You're probably alright to lose that mask now Mum. Credit: Ozge Elif Kizil/Anadolu Agency via Getty

When my daughter arrived by emergency C-section, I was smashed on morphine. Even so, holding her felt like the most natural thing in the world. After nine months of literal symbiosis with her, the fact that she was now outside my body didn’t diminish that in the slightest.

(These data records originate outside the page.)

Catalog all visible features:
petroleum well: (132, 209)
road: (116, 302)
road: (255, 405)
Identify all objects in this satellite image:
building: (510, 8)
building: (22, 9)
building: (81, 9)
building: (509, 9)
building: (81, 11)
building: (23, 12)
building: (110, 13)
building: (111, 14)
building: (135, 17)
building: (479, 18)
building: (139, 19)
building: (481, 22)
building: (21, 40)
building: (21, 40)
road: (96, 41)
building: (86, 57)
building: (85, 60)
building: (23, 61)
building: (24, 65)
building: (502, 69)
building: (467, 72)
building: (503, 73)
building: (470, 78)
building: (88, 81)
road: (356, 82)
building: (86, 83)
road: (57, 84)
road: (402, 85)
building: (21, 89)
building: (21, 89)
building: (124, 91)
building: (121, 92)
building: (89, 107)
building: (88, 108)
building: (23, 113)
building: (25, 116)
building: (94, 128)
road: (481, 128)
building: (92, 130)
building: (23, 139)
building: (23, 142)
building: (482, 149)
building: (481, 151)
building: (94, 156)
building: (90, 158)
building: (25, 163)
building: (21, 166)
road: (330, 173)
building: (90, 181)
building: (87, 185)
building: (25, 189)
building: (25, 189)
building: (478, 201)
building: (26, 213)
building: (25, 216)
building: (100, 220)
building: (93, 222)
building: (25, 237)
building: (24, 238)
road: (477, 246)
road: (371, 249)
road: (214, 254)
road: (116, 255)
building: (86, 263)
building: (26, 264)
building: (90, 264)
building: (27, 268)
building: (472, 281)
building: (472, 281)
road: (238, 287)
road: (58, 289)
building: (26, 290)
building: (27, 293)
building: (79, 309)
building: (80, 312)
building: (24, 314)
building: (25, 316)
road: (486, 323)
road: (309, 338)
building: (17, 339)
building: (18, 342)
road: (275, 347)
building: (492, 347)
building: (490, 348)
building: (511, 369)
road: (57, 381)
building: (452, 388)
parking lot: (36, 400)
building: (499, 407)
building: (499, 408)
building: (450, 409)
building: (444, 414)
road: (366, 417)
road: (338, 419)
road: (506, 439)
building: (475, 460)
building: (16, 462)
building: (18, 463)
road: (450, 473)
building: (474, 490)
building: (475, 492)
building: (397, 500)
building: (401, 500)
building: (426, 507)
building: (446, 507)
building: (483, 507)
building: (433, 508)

It was like we had some kind of special telepathic bond — and I’m sure that wasn’t the drugs talking. In fact, telepathy is exactly what Rupert Sheldrake would call it. In 2002, the author and scientist surveyed breastfeeding mothers to investigate a phenomenon in which some women experience a milk letdown reflex when their babies are hungry, even if the baby is some distance away, for example in nursery. In the study, 16% of the mothers confirmed that they’d experienced this.
Depending on who you ask, Sheldrake is either a pioneering biologist or a woo-woo merchant. But I do believe a kind of connection does exist between mothers and their children. You can call it woo-woo if you like: I call it Mum Bluetooth.
About 48 hours after the birth, I became seriously ill. My Bluetooth glitched. I was put on a drip, and watching nurses take my baby away, I felt nothing but relief that she wasn’t my responsibility any more. She was just a thing: a burden. But as I recovered, the feeling of symbiosis came back along with an urgent need to hold and feed her. By far the most upsetting memory in the subsequent months was not the C-section or even the complications, but the temporary disappearance of the Bluetooth.
Until recently, I would have said that the feeling of oneness is a short-term thing, maybe a hormonal byproduct of birth and breastfeeding, and likely wears off as a baby becomes a toddler. But lockdown changed my mind.
When lockdown started, my husband and I agreed we’d parent in shifts, with me at my desk from 5am till noon and him from noon until the evening. We’d both get something close to a full working day, our daughter would always have a parent with her, it was egalitarian. It seemed like a great plan.
Except it didn’t work. Every day I’d emerge at noon to start my parenting shift — only to find I couldn’t get in the zone. I’d forgotten how to speak child.